Monday, 12 December 2022

Dashcam (2022) - Movie Review


 

After how much I got into Host, my favourite film of 2020, my introduction to Shudder’s collection of streamed horror, and something I think will go down as one of the definitive films of the COVID era, I’ve been waiting for the chance to see what Rob Savage would come up with next. I spent quite a bit of 2021 hoping that this film would get a release over here in some capacity, to no avail, but it finally got a digital release in June of this year. It’s another computer-screen horror film, still working off of DIY production values, but it’s also a sharp change-up from what he offered up last time.

One of the main things that stuck out to me about Host was how likeable and personable the characters were. Dashcam… doesn’t have that. Instead, it has Annie Hardy playing a fictionalised version of herself, a livestreamer who runs into some… interesting situations while travelling in the UK. Hardy (as shown on-screen, since I don’t know anything about her outside of it) is basically the culmination of just about every try-hard edgelord ‘triggering the libtards’ social media personality out there, and even in a genre that regularly features abrasive main characters, she is out there.

She’s a lot to deal with, especially as the face of the film essentially… but she kinda grew on me. Don’t get me wrong, she gave me a lot of uncomfortable flashbacks to when I used to hang out in right-wing online communities and the kind of shit I’d regularly hear around them, but she never managed to cross that line from ‘unlikeable’ to ‘unwatchable’. Maybe it’s because what she’s saying throughout is so damn crazed and bizarre, and she never switches off even when things start getting genre-weird, that I eventually found myself just laughing at so much of her antics.

And in that way, I think I get what Rob Savage and co. were aiming for with this. I mean, when dealing with personalities like this, the communities they create, and the general vibes and ideas that circulate in them, ‘horrorshow’ is one of the first descriptors that come to mind for me. There’s also how this sensation of hatewatching is basically the way that camp aesthetics have translated into the social media age, where generally left-leaning people will watch shit like InfoWars or scroll through conspiracy hubs like GodlikeProductions forums for a knowing laugh at people who believe the darnedest things. Considering Host's analogy for COVID and what ultimately doomed the characters in that film, this feels like a deliberate choice.

It helps that the presentation mock-up for the livestream is very convincing.
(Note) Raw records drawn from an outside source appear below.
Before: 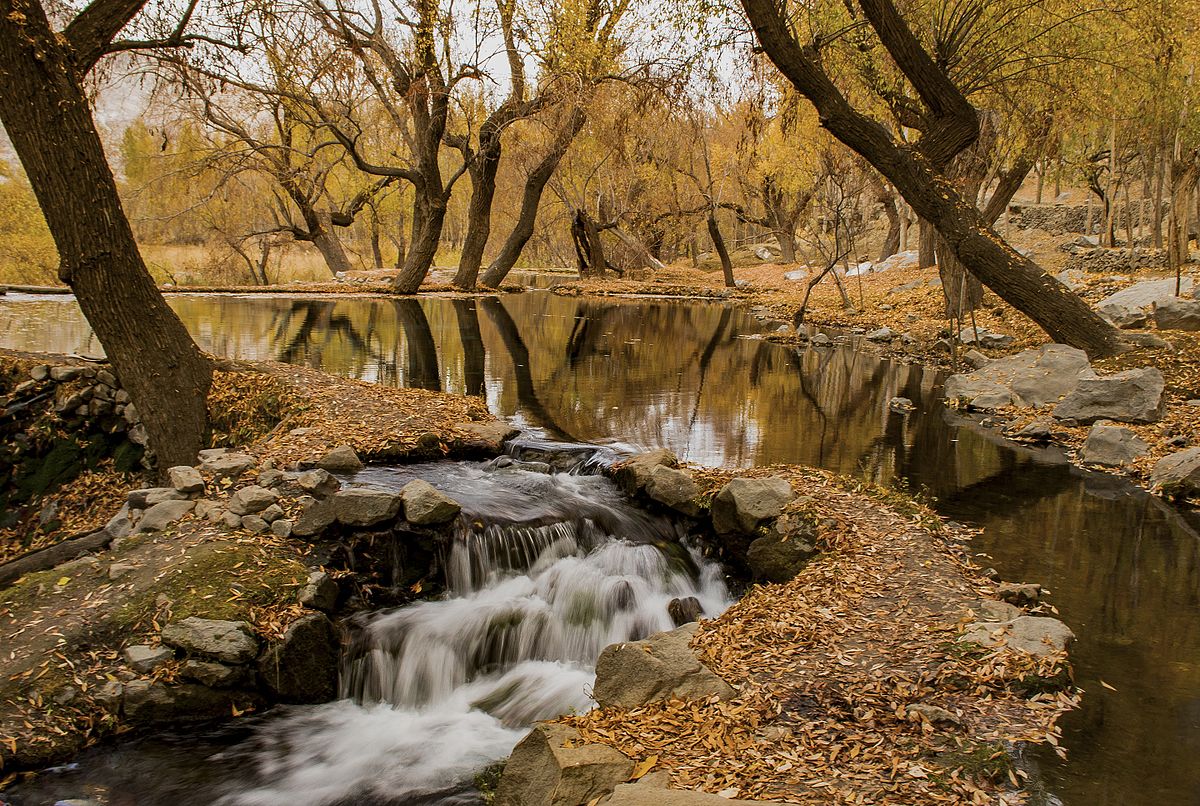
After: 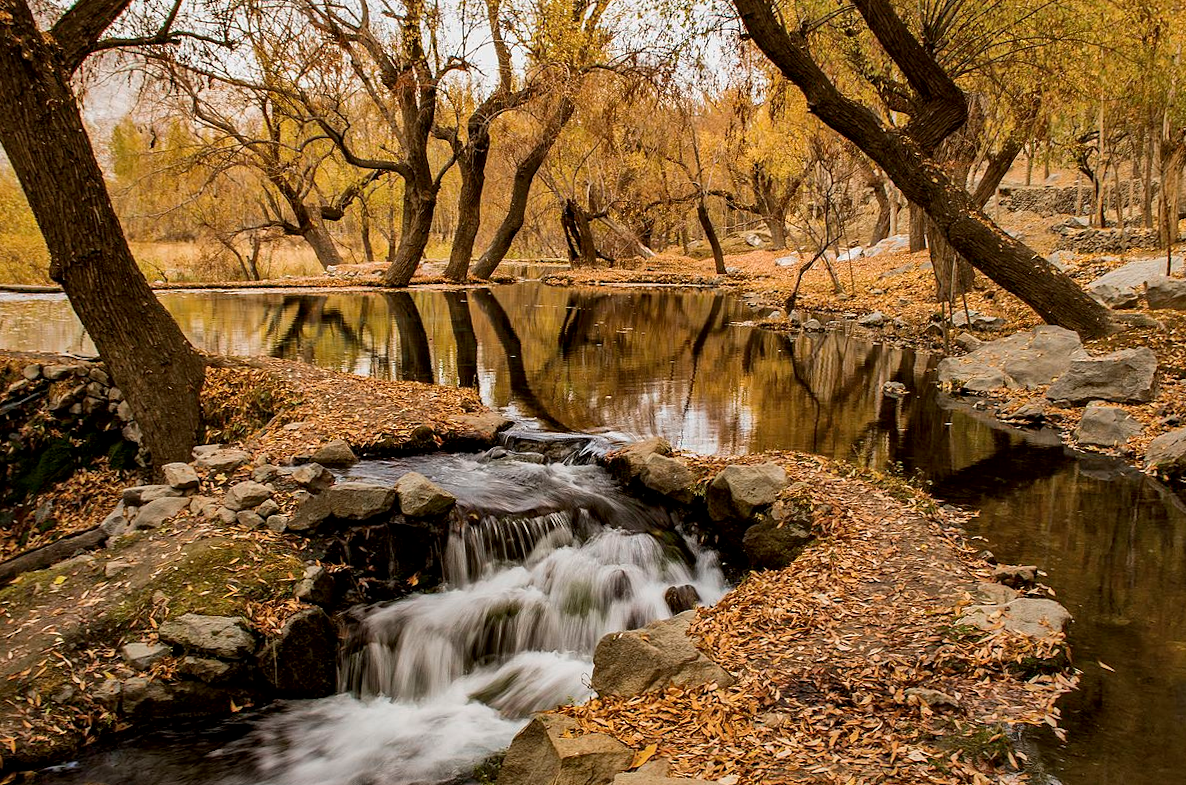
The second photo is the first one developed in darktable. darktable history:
local contrast: mode bilateral grid, contrast 20, coarseness 50, detail 148%, midtone range 0.2
rotate and perspective: rotation -1°, crop left 0.011, crop right 0.989, crop top 0.025, crop bottom 0.975
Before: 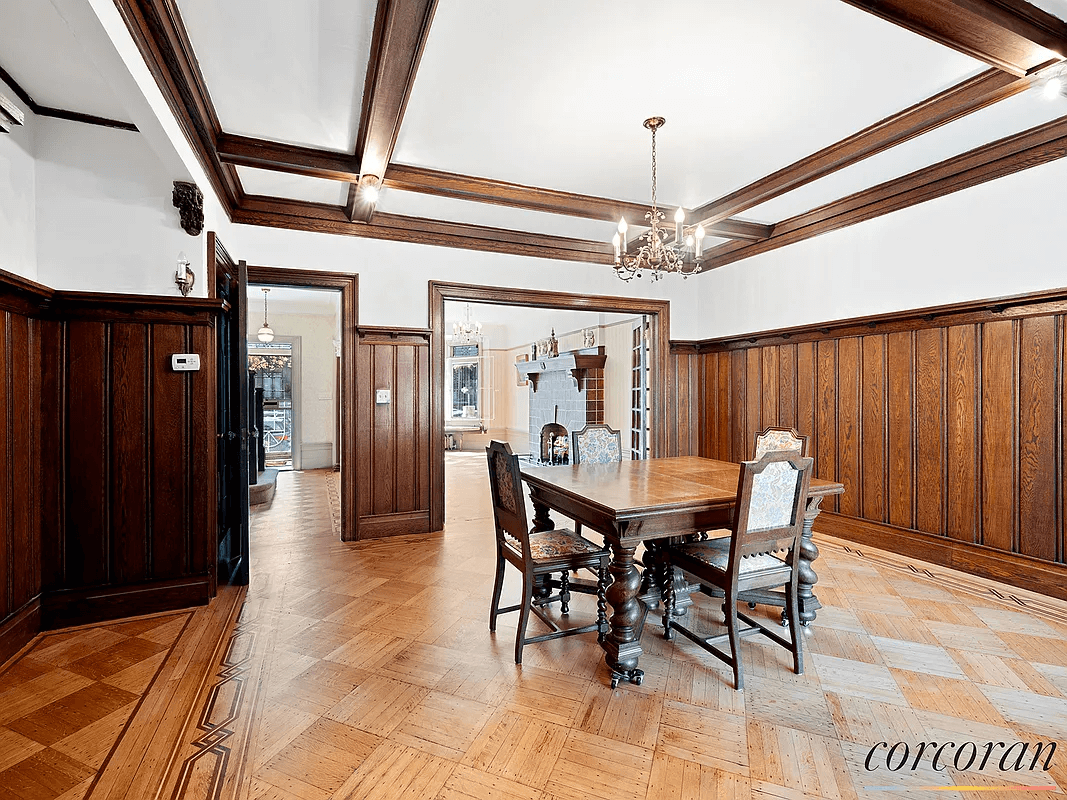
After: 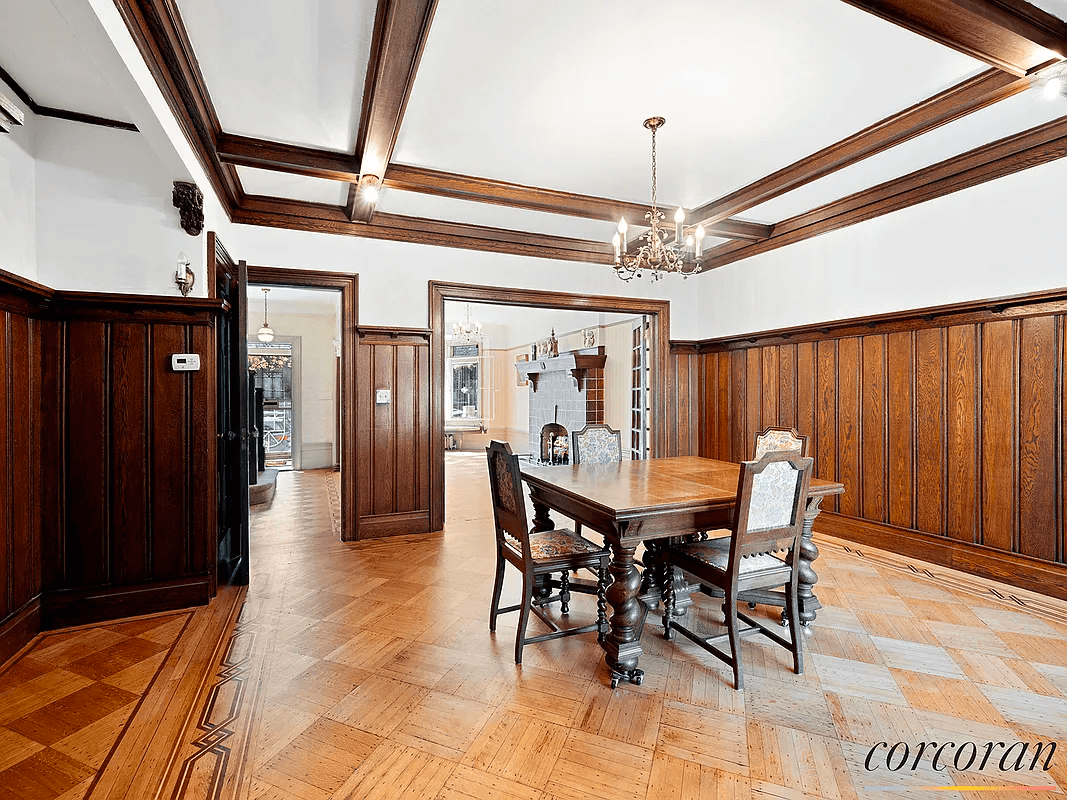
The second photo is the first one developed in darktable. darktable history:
color zones: curves: ch1 [(0.25, 0.61) (0.75, 0.248)]
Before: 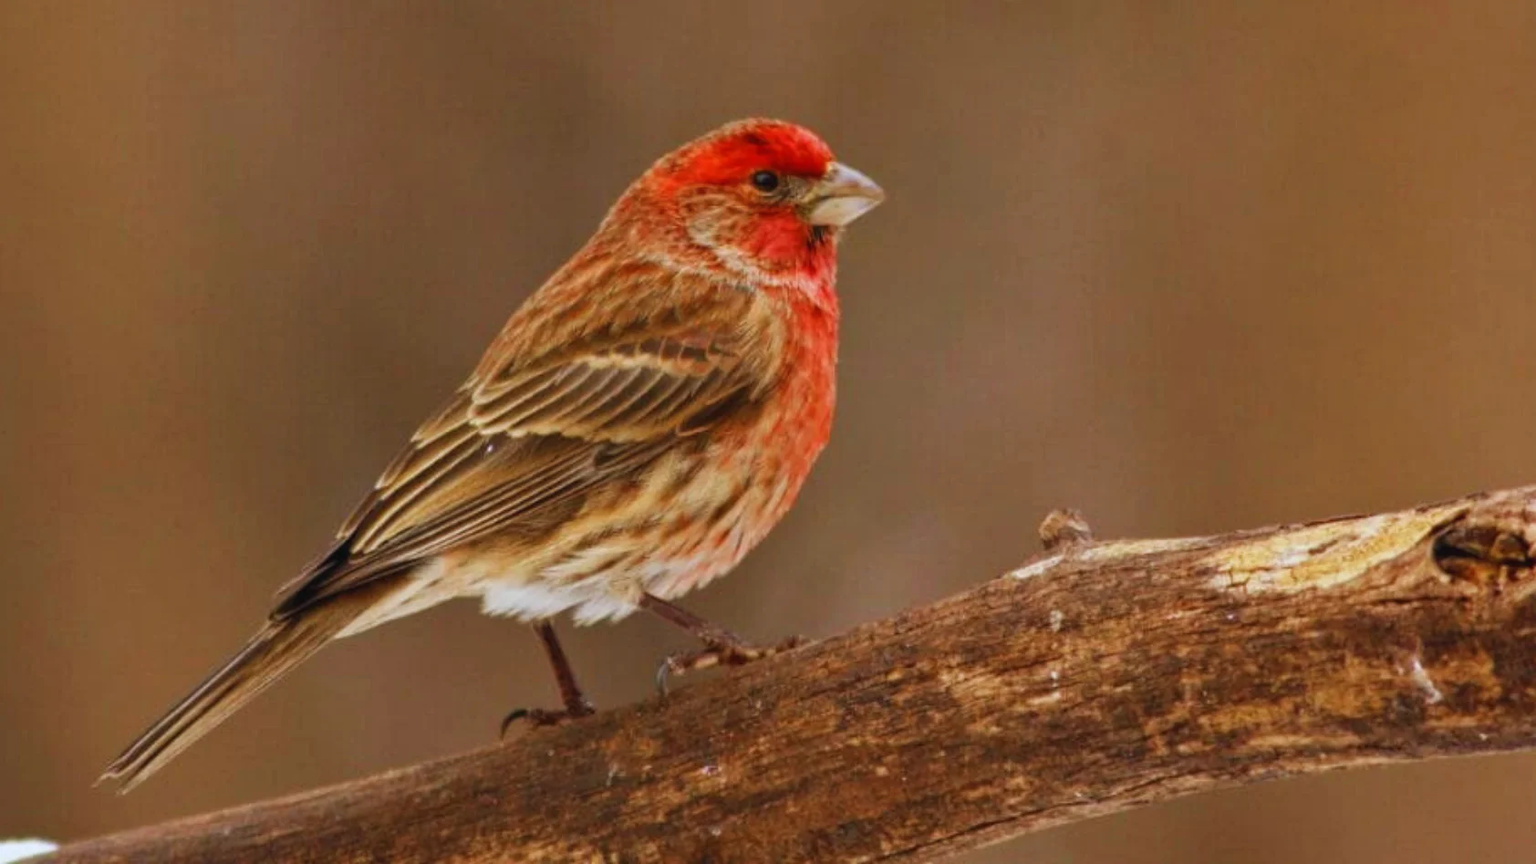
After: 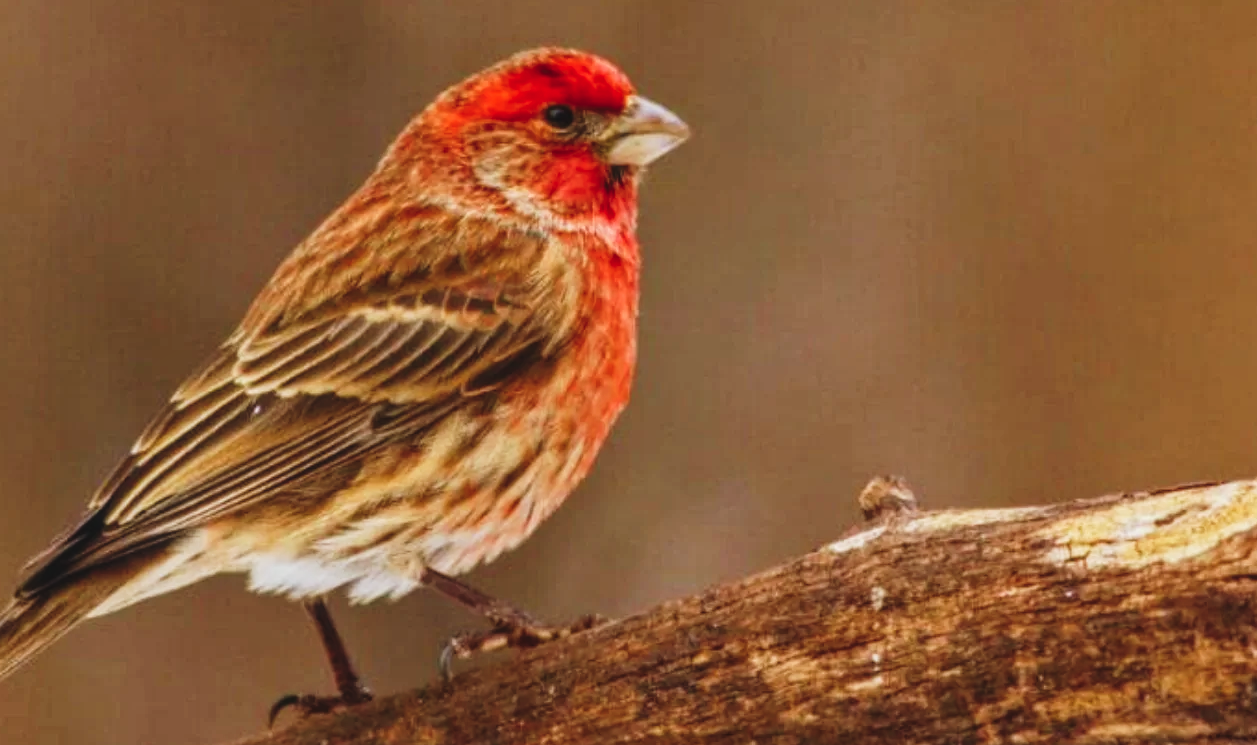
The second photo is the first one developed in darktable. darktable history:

It loses a few points for being clearly edited, which cuts into the immersion (again, compared to the real-time pacing of Host), but everything else fits. I watched this as a YouTube rental, and I honestly think that’s the ideal way to view this, as everything from the use of phone cameras to the outlay for the in-universe streaming site, right down to the chat log, all feel like they’ve been pulled from actual streams I’ve been in. Just for a taste of the detail put into this, someone posts a link in-chat for screengrabs of the stream during a particularly shaky-cam moment… and the link actually works when you type it out. Credit where it’s due.

As for the horror side of things, it benefits from all the homespun effects work that made Host work so damn well. It’s structured like a Halloween funhouse, with Hardy and her ‘best friend’ Stretch (Amar Chadha-Patel) going from one intense and body fluid-splattered set piece to another. It can get a little repetitive with how many times Hardy and/or Stretch will crash their car in the space of just a little over an hour, but as they slowly uncover what appears to be some kind of zombie demonic possession mixed with a suicide cult (I think?), things get pretty damn tense. That aforementioned mood I entered where I was just laughing at how fucking ridiculous the things Hardy were saying are eventually gave way to me actually getting anxious about what would show up next. I’ll even admit that quite a few of the jumpscares in this got me.

With how often I’ve railed against horror movie leads that have been made as artificially hateful as possible for cheap audience catharsis, I’m rather surprised that I liked this as much as I did. The production values and pacing show that Rob Savage and co. are still going strong with their approach to found-footage filmmaking, the livestream is almost annoyingly realistic, and for as irritating as Annie Hardy can be in this, I still came out of this kinda-sorta liking her schtick. Seeing her do a freestyle rap over the end credits by using the names of the production crew was pretty cool, and while I can’t guarantee that I’ll be checking out her actual livestreams after this (again, bad memories about being around those kinds of communities), I’ll say that she worked quite well in this context.